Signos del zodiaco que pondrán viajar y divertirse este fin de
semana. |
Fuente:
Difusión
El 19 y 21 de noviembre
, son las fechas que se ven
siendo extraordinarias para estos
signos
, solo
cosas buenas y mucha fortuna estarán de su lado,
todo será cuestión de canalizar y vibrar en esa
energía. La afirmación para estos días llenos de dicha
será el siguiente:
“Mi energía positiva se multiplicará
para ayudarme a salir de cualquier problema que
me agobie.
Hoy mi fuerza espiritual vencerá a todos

Work task:
Show each line in the rows above that contains the word "será". Case counts.

Answer space:
todo será cuestión de canalizar y vibrar en esa
será el siguiente:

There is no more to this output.